Skip to content

GeneCore, a trusted data producer at EMBL

EMBL hosts several data producers, including Core Facilities like GeneCore (Genomics Core Facility). GeneCore is the primary source of genomic sequencing data at EMBL. It functions as a service, providing cutting-edge sequencing data to EMBL scientists. As so, it has collaborated early on with LabID, as part of our trusted data provider concept.

GeneCore and LabID collaboration

GeneCore provides LabID with a trusted source of data. In return, LabID provides the advanced interface needed by the end users to register, annotate and manage this data (e.g. browse, archive, delete).

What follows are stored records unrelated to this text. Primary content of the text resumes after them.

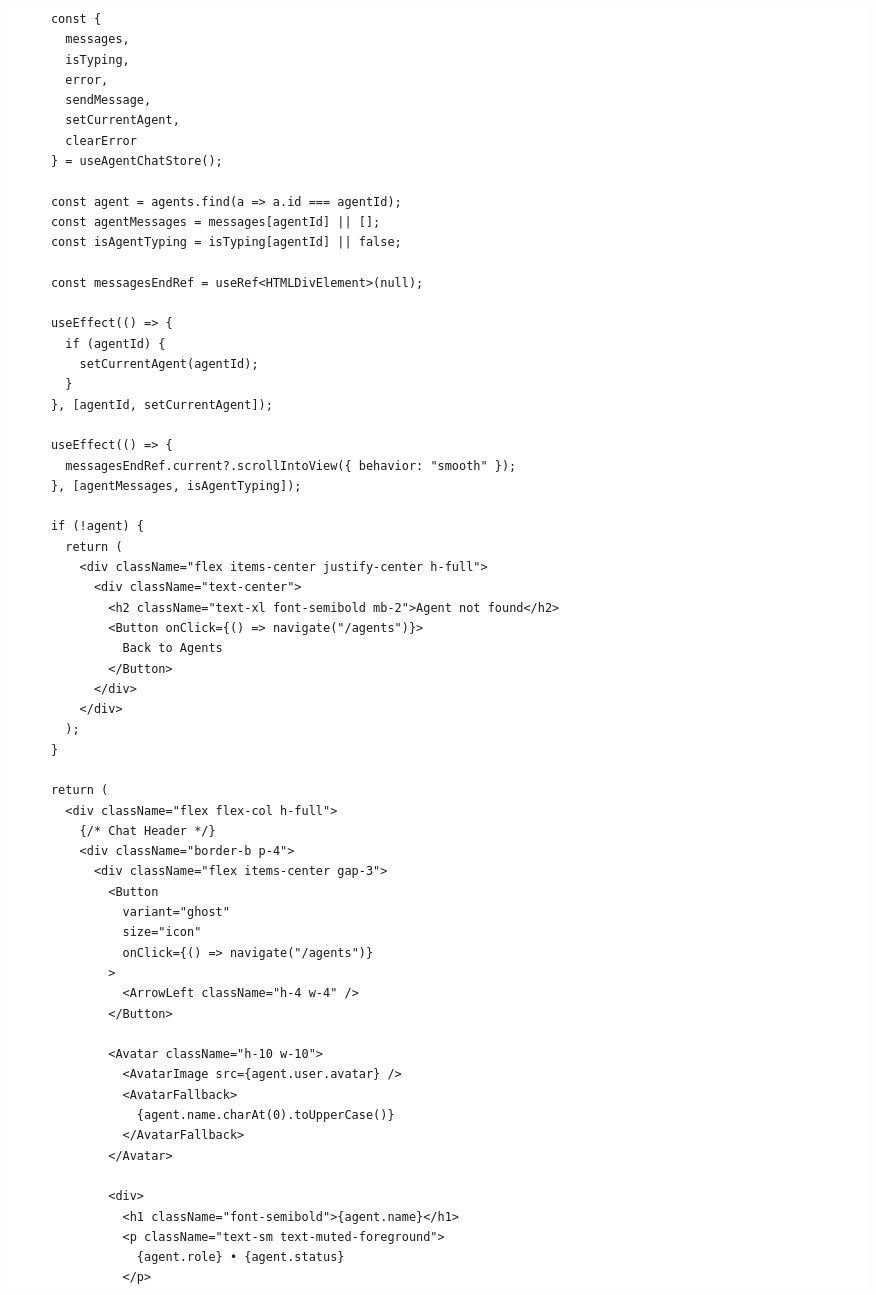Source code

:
```
      const { 
        messages, 
        isTyping, 
        error, 
        sendMessage, 
        setCurrentAgent,
        clearError 
      } = useAgentChatStore();
      
      const agent = agents.find(a => a.id === agentId);
      const agentMessages = messages[agentId] || [];
      const isAgentTyping = isTyping[agentId] || false;
      
      const messagesEndRef = useRef<HTMLDivElement>(null);
      
      useEffect(() => {
        if (agentId) {
          setCurrentAgent(agentId);
        }
      }, [agentId, setCurrentAgent]);
      
      useEffect(() => {
        messagesEndRef.current?.scrollIntoView({ behavior: "smooth" });
      }, [agentMessages, isAgentTyping]);
      
      if (!agent) {
        return (
          <div className="flex items-center justify-center h-full">
            <div className="text-center">
              <h2 className="text-xl font-semibold mb-2">Agent not found</h2>
              <Button onClick={() => navigate("/agents")}>
                Back to Agents
              </Button>
            </div>
          </div>
        );
      }
      
      return (
        <div className="flex flex-col h-full">
          {/* Chat Header */}
          <div className="border-b p-4">
            <div className="flex items-center gap-3">
              <Button 
                variant="ghost" 
                size="icon"
                onClick={() => navigate("/agents")}
              >
                <ArrowLeft className="h-4 w-4" />
              </Button>
              
              <Avatar className="h-10 w-10">
                <AvatarImage src={agent.user.avatar} />
                <AvatarFallback>
                  {agent.name.charAt(0).toUpperCase()}
                </AvatarFallback>
              </Avatar>
              
              <div>
                <h1 className="font-semibold">{agent.name}</h1>
                <p className="text-sm text-muted-foreground">
                  {agent.role} • {agent.status}
                </p>
```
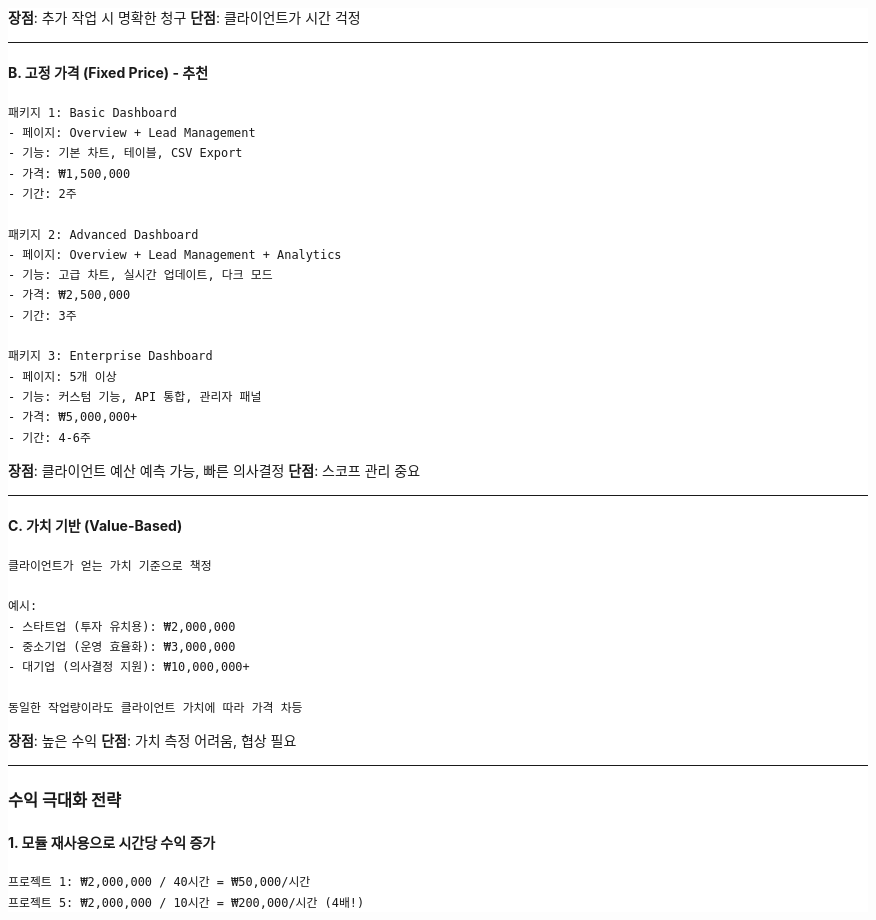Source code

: **장점**: 추가 작업 시 명확한 청구
**단점**: 클라이언트가 시간 걱정

---

#### B. 고정 가격 (Fixed Price) - 추천
```
패키지 1: Basic Dashboard
- 페이지: Overview + Lead Management
- 기능: 기본 차트, 테이블, CSV Export
- 가격: ₩1,500,000
- 기간: 2주

패키지 2: Advanced Dashboard
- 페이지: Overview + Lead Management + Analytics
- 기능: 고급 차트, 실시간 업데이트, 다크 모드
- 가격: ₩2,500,000
- 기간: 3주

패키지 3: Enterprise Dashboard
- 페이지: 5개 이상
- 기능: 커스텀 기능, API 통합, 관리자 패널
- 가격: ₩5,000,000+
- 기간: 4-6주
```

**장점**: 클라이언트 예산 예측 가능, 빠른 의사결정
**단점**: 스코프 관리 중요

---

#### C. 가치 기반 (Value-Based)
```
클라이언트가 얻는 가치 기준으로 책정

예시:
- 스타트업 (투자 유치용): ₩2,000,000
- 중소기업 (운영 효율화): ₩3,000,000
- 대기업 (의사결정 지원): ₩10,000,000+

동일한 작업량이라도 클라이언트 가치에 따라 가격 차등
```

**장점**: 높은 수익
**단점**: 가치 측정 어려움, 협상 필요

---

### 수익 극대화 전략

#### 1. 모듈 재사용으로 시간당 수익 증가
```
프로젝트 1: ₩2,000,000 / 40시간 = ₩50,000/시간
프로젝트 5: ₩2,000,000 / 10시간 = ₩200,000/시간 (4배!)
```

GeneCore is considered a trusted source, not only because they effectively are a team of high-skill technicians and scientists that can be trusted, but also because they provide the data alongside with an extensive set of metadata information about the data and the performed scientific processes (instrument, run type, etc.). We have developed a dedicated import pipeline, effectively by-passing safeguards set by LabID when manually importing data from other sources.

Data from trusted sources is managed and comes with additional protection

Data (assay and associated datasets) registered from trusted sources is flagged managed. As such, the data can only be deleted by the LabID administrator. Even the data owner does not have the privilege to delete it ; it is still possible to remove the data files from disk if there are (1) QC-flagged failed or (2) a back up copy exists (e.g. on tape). This ensures that every single assay received from a trusted source never disappears. This contrasts with non-managed data that were manually loaded and can be deleted by their owner.

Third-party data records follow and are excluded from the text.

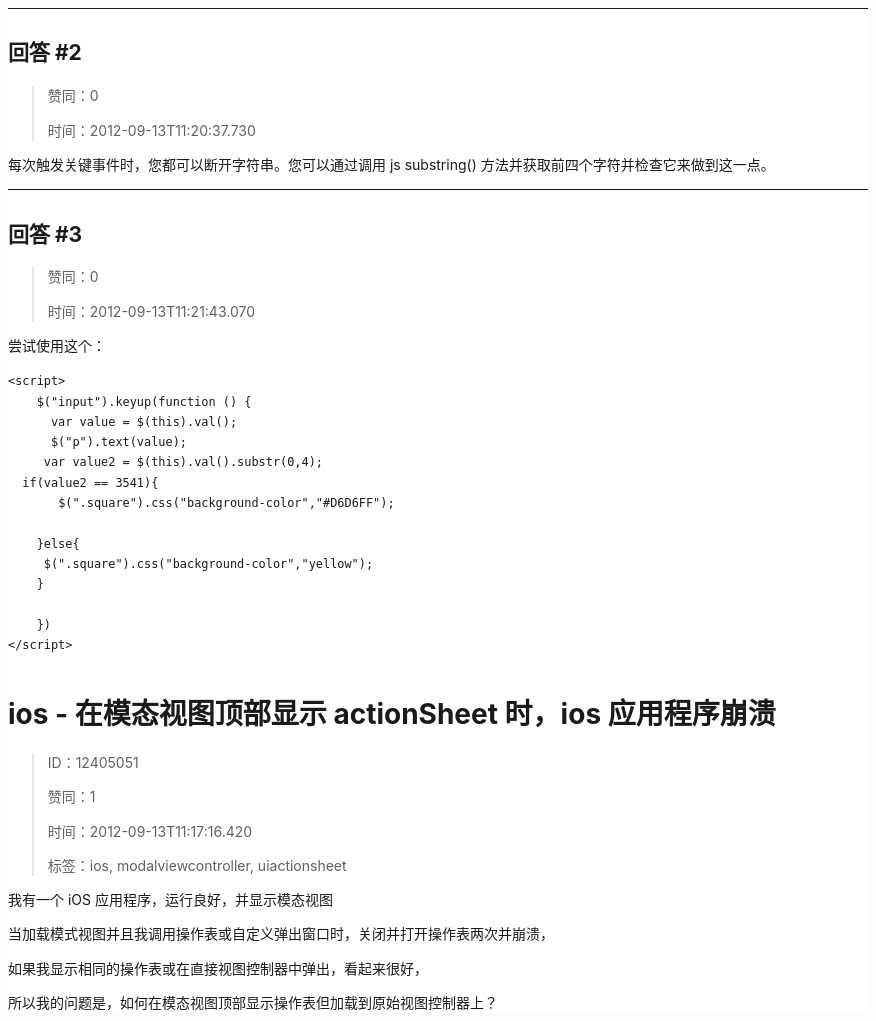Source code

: * * *

## 回答 #2

> 赞同：0
> 
> 时间：2012-09-13T11:20:37.730

每次触发关键事件时，您都可以断开字符串。您可以通过调用 js substring() 方法并获取前四个字符并检查它来做到这一点。

* * *

## 回答 #3

> 赞同：0
> 
> 时间：2012-09-13T11:21:43.070

尝试使用这个：

```
<script>
    $("input").keyup(function () {
      var value = $(this).val();
      $("p").text(value);
     var value2 = $(this).val().substr(0,4);
  if(value2 == 3541){
       $(".square").css("background-color","#D6D6FF");

    }else{
     $(".square").css("background-color","yellow");
    }

    })
</script> 
```

# ios - 在模态视图顶部显示 actionSheet 时，ios 应用程序崩溃

> ID：12405051
> 
> 赞同：1
> 
> 时间：2012-09-13T11:17:16.420
> 
> 标签：ios, modalviewcontroller, uiactionsheet

我有一个 iOS 应用程序，运行良好，并显示模态视图

当加载模式视图并且我调用操作表或自定义弹出窗口时，关闭并打开操作表两次并崩溃，

如果我显示相同的操作表或在直接视图控制器中弹出，看起来很好，

所以我的问题是，如何在模态视图顶部显示操作表但加载到原始视图控制器上？
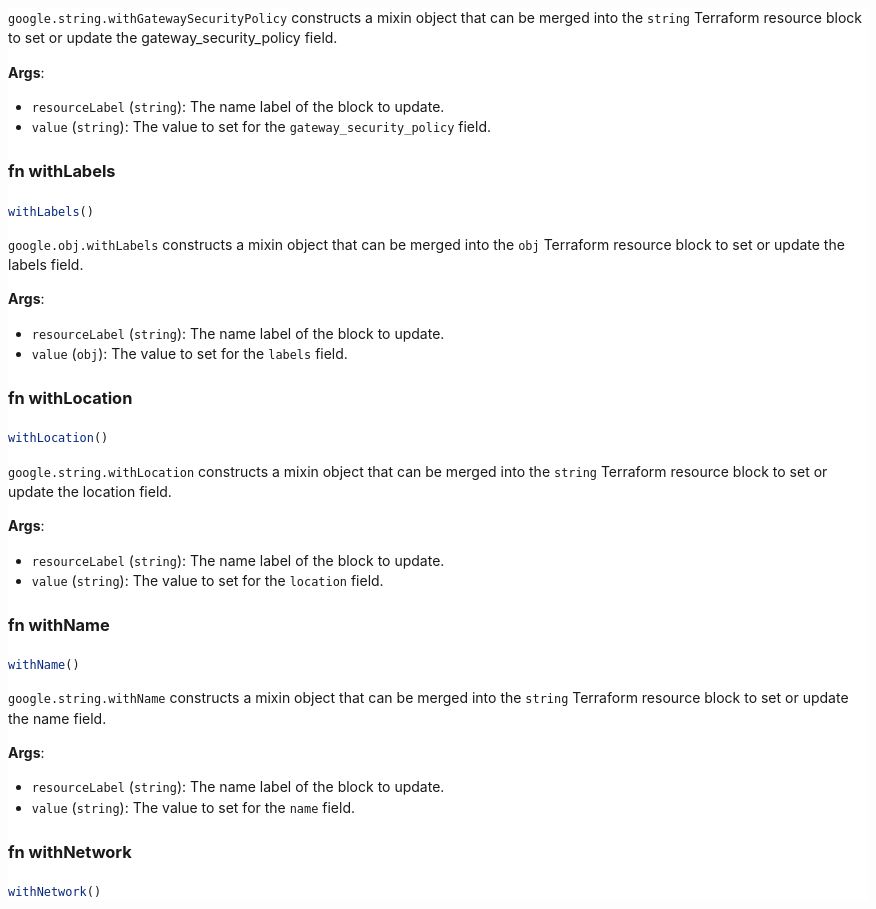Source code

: `google.string.withGatewaySecurityPolicy` constructs a mixin object that can be merged into the `string`
Terraform resource block to set or update the gateway_security_policy field.



**Args**:
  - `resourceLabel` (`string`): The name label of the block to update.
  - `value` (`string`): The value to set for the `gateway_security_policy` field.


### fn withLabels

```ts
withLabels()
```

`google.obj.withLabels` constructs a mixin object that can be merged into the `obj`
Terraform resource block to set or update the labels field.



**Args**:
  - `resourceLabel` (`string`): The name label of the block to update.
  - `value` (`obj`): The value to set for the `labels` field.


### fn withLocation

```ts
withLocation()
```

`google.string.withLocation` constructs a mixin object that can be merged into the `string`
Terraform resource block to set or update the location field.



**Args**:
  - `resourceLabel` (`string`): The name label of the block to update.
  - `value` (`string`): The value to set for the `location` field.


### fn withName

```ts
withName()
```

`google.string.withName` constructs a mixin object that can be merged into the `string`
Terraform resource block to set or update the name field.



**Args**:
  - `resourceLabel` (`string`): The name label of the block to update.
  - `value` (`string`): The value to set for the `name` field.


### fn withNetwork

```ts
withNetwork()
```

When registered, the managed data is not only available from the web interface, it is also placed into the group repository, which means it remains directly accessible from the file-system.

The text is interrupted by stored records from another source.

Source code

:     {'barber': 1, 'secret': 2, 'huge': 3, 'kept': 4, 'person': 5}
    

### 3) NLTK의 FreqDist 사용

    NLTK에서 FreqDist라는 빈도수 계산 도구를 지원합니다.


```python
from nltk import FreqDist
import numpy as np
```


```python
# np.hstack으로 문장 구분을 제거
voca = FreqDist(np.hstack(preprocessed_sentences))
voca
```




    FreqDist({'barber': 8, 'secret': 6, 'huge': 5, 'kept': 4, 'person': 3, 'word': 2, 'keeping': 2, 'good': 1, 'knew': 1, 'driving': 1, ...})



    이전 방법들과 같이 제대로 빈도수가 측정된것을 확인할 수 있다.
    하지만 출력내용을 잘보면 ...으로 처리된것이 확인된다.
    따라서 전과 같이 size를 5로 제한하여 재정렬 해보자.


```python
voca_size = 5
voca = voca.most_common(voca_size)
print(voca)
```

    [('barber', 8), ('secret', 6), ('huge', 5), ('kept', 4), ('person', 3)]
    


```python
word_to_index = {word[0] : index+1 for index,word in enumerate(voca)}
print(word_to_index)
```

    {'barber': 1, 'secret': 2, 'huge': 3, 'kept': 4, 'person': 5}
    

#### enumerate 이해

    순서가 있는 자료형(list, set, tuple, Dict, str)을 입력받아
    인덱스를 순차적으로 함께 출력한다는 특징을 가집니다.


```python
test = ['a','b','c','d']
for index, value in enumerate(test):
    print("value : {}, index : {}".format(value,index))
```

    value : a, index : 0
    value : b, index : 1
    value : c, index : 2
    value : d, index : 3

Interfacing more trusted data providers

LabID is actively involved in discussion with other data providers at EMBL. We are willing to integrate more of them in future releases and developed adapted pipelines for seamless registration and advanced management. As of now, we also provide manual import of several raw data types.

Video: Registering NGS data from GeneCore ~18min

This video explains how to register your Illumina Sequencing data.

The user interface on this video is outdated, but the concepts remain

Many thanks to GeneCore, in particular to Jan Provaznik and Jonathan Landry for the collaboration on the automated data transfer procedure.